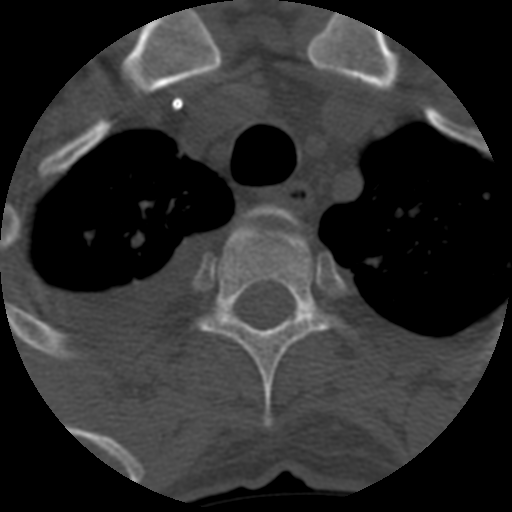
CT including the spine, one axial slice; slice 489 of 708 in the series (ordered by position); reconstruction kernel STANDARD; 120 kVp; one of 3 acquisitions stored at this slice position; bone window (W 1800 / L 400 HU); 1.25 mm slice thickness; 512 × 512 image matrix. Patient age 55 years. From the clinical record (not read from this slice): primary cancer: colon; vertebrae with lytic lesions (as recorded): T12, L1, L5.
Outlined on this slice (semi-automatic segmentation, software-assisted and operator-edited):
- T2 vertebra: bounding box <245,206,285,220> (left, top, right, bottom; pixels)
- T3 vertebra: <200,216,328,428>
- T4 vertebra: <292,311,302,321>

* EXERCISE AIM *
Word for word, return the material above; the pictures stay out.

* FINISHED EXERCISE *
CT including the spine, one axial slice; slice 489 of 708 in the series (ordered by position); reconstruction kernel STANDARD; 120 kVp; one of 3 acquisitions stored at this slice position; bone window (W 1800 / L 400 HU); 1.25 mm slice thickness; 512 × 512 image matrix. Patient age 55 years. From the clinical record (not read from this slice): primary cancer: colon; vertebrae with lytic lesions (as recorded): T12, L1, L5.
Outlined on this slice (semi-automatic segmentation, software-assisted and operator-edited):
- T2 vertebra: bounding box <245,206,285,220> (left, top, right, bottom; pixels)
- T3 vertebra: <200,216,328,428>
- T4 vertebra: <292,311,302,321>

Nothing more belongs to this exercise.